"Escaping life by venturing into another dimension.

Purifying oneself for the second time.

Over there. In her secret garden, the virgin groans over the urban Eden.

The Adam of her dreams watches her in her pure chastity.

The girl who cries moans.

Her desire to live moans.

Su Su For the second time virgin". 

 

Koji Wakamatsu remains one of the most ingenious directors of all time.

Always little mentioned, always little known, yet always with more tricks up his sleeve than many, many other directors can only dream of. This Japanese director succeeded in giving a soul to the pinku-eiga genre (Japanese erotic films), infusing them with the poetic catharsis that belongs to him alone. Thus, each of his works, almost always of short duration, hides a magnificent backdrop of political, poetic, violent facets. Wakamatsu's films reflect. They reflect on the ills of man and bring them to the highest level of perversion. At their peak.

It's a cinema that studies the collapse of any ideal. Nihilism on celluloid, explained in a way never so direct yet hidden.
In his immense filmography (about a hundred films), essential works emerge like "Angels with Dirty Wings" (a terrible and ruthless analysis of anti-patriotic sentiment that hides in sex and almost necrophilic perversion a reason to love one's country and at the same time die for it), "Violent Virgin", "Sex Jack", "Embryo", and so on. But there is one film I consider the fulcrum of his art.

And that is this "Su Su"

A film that enjoys (sur)realism and positions itself as criticism/praise of a vacuous and squalid youth, far from the ideals of the past. A jewel that laughs in the face of half the cinema with its ridiculous duration of 63 minutes.

A hallucinated and delirious love story between a girl raped by a group of punks on the roof of a huge building and a ruthless, cold, and shy killer, never so ingenious: shot with a decidedly happy, if not euphoric, hand.
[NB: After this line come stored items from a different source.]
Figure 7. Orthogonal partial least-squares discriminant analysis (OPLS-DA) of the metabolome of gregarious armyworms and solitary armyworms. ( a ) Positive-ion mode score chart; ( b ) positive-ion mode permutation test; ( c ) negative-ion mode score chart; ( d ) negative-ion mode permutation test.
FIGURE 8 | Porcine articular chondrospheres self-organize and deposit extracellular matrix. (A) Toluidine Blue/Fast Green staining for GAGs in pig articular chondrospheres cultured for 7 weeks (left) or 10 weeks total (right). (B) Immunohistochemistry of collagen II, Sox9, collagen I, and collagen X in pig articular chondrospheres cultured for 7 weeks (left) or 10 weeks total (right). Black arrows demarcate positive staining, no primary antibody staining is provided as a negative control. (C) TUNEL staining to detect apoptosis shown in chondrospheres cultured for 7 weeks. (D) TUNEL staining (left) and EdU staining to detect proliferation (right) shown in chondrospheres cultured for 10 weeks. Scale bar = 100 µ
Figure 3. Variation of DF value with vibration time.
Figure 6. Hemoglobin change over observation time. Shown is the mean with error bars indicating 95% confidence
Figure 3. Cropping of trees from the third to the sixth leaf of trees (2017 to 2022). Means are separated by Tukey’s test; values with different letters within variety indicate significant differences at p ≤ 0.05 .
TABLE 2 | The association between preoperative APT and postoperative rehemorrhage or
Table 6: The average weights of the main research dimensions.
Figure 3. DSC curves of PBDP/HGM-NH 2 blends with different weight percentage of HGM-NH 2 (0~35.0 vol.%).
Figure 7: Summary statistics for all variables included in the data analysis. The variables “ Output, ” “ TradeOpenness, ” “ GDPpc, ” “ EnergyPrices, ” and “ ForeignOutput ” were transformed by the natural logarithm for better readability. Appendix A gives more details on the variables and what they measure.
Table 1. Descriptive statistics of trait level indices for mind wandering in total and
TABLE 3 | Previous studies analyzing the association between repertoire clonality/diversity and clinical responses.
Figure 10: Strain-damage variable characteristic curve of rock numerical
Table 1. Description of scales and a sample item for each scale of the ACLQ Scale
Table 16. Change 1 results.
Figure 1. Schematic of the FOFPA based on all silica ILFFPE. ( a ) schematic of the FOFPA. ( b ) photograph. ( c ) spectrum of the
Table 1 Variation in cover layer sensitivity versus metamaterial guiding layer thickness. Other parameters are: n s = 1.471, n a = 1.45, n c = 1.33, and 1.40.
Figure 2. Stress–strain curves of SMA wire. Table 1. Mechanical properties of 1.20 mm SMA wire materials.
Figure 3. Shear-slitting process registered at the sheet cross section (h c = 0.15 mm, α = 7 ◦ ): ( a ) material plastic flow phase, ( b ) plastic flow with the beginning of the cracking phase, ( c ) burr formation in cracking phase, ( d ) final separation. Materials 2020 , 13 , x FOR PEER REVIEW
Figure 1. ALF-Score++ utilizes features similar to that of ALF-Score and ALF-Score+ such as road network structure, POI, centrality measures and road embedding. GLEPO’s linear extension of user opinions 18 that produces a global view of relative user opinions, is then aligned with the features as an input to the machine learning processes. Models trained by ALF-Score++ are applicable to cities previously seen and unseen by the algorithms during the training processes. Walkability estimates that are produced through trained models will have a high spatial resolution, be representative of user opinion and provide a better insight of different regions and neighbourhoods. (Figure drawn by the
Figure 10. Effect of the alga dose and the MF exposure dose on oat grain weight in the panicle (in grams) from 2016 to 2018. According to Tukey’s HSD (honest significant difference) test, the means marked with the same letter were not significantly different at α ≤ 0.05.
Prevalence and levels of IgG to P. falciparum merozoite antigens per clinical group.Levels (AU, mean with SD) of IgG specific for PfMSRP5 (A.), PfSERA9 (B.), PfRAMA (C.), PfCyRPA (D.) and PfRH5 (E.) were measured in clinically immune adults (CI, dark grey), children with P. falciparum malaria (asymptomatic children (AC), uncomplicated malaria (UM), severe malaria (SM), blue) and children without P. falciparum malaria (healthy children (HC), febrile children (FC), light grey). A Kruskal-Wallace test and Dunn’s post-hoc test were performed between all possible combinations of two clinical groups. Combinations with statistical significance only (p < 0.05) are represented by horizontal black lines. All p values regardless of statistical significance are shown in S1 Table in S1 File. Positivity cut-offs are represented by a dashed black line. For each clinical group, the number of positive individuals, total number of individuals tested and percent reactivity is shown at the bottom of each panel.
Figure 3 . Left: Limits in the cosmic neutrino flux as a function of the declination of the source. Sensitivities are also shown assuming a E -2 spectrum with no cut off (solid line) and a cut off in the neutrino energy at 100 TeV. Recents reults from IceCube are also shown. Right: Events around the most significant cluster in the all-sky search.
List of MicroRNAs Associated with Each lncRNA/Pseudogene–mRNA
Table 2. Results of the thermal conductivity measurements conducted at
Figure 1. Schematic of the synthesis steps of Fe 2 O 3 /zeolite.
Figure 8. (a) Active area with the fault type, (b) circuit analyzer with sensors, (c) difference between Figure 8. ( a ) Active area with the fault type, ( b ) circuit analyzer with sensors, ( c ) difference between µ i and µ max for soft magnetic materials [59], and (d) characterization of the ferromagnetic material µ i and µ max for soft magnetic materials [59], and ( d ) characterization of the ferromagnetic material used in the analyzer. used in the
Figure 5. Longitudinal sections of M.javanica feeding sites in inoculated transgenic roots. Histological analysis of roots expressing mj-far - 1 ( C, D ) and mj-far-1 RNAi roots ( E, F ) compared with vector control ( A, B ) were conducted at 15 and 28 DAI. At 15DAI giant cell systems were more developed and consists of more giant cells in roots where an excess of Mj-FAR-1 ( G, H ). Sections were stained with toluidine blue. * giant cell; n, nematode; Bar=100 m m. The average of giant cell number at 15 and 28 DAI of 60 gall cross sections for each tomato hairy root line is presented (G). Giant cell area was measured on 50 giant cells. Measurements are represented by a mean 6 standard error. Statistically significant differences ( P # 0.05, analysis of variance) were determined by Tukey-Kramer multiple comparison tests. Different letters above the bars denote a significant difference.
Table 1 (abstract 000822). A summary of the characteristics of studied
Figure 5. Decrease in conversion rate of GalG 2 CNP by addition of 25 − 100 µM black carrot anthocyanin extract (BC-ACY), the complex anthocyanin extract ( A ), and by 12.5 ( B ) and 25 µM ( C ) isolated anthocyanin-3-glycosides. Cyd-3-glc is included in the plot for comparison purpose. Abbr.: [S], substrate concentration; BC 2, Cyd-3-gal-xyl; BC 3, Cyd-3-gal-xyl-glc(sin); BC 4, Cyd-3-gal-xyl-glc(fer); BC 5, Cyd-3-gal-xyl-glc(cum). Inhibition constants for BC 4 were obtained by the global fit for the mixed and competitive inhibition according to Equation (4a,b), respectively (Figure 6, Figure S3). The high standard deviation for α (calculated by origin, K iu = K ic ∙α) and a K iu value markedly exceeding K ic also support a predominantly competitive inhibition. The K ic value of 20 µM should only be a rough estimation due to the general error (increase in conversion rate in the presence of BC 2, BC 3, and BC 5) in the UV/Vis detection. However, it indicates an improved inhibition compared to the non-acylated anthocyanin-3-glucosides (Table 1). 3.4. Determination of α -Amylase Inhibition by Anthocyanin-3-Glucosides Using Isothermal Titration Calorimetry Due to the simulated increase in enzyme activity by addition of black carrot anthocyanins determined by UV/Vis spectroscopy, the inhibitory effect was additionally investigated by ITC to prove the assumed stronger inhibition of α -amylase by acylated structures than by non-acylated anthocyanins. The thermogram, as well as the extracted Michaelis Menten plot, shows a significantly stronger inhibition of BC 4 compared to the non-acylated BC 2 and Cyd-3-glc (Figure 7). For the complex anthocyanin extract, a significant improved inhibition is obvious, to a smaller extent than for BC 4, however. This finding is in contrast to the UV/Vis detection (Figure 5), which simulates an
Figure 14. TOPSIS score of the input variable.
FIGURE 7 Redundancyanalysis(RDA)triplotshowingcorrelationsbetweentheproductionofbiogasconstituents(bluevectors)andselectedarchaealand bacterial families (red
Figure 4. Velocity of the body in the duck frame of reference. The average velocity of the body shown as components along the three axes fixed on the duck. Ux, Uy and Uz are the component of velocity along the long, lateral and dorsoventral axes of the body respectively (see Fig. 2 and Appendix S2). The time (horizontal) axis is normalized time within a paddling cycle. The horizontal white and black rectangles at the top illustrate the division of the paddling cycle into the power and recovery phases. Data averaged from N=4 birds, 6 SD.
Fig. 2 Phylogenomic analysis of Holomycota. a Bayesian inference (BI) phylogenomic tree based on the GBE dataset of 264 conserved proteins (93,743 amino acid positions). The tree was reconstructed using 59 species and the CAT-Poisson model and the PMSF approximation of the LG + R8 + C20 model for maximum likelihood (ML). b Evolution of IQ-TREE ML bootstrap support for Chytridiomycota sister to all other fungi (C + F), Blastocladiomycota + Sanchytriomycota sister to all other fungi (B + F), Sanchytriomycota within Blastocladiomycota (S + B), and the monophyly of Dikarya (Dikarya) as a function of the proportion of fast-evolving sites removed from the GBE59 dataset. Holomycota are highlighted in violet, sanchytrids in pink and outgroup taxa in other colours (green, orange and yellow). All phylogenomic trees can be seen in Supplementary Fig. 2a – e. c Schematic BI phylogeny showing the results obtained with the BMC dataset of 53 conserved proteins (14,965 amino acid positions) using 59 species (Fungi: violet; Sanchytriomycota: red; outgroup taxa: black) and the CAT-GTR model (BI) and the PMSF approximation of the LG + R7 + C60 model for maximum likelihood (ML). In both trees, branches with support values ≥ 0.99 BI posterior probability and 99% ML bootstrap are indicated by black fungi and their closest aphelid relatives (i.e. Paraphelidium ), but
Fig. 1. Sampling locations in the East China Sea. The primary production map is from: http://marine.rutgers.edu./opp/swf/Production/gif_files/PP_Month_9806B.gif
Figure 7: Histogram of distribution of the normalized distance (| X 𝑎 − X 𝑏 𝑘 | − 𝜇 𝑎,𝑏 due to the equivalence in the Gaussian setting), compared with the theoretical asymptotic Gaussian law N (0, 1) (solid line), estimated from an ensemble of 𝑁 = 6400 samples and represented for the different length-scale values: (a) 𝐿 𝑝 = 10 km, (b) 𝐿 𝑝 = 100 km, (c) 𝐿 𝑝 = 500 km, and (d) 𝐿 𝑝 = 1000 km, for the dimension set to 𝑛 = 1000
Wakamatsu makes himself known from the first shot and ends up creating an entirely disorienting work, where all the antipodes of cinema can be encountered in a new way. Hence, this jewel seems to be filmed by Antonioni and Meyer, dirty and clean, happy and incommunicable, sacred and profane.

Unforgettable direction, with fluid camera movements interspersed with cold long takes and photography alternating moments of calm black and white with the most explosive color, highlighting the most powerful scenes. 

Find me a cinema like this. If you can. But don't be clever: don't try to talk about films released in 1969.

Wakamatsu created a genre: pulp before it was conceived in its modern form, surrealism mixed with porn.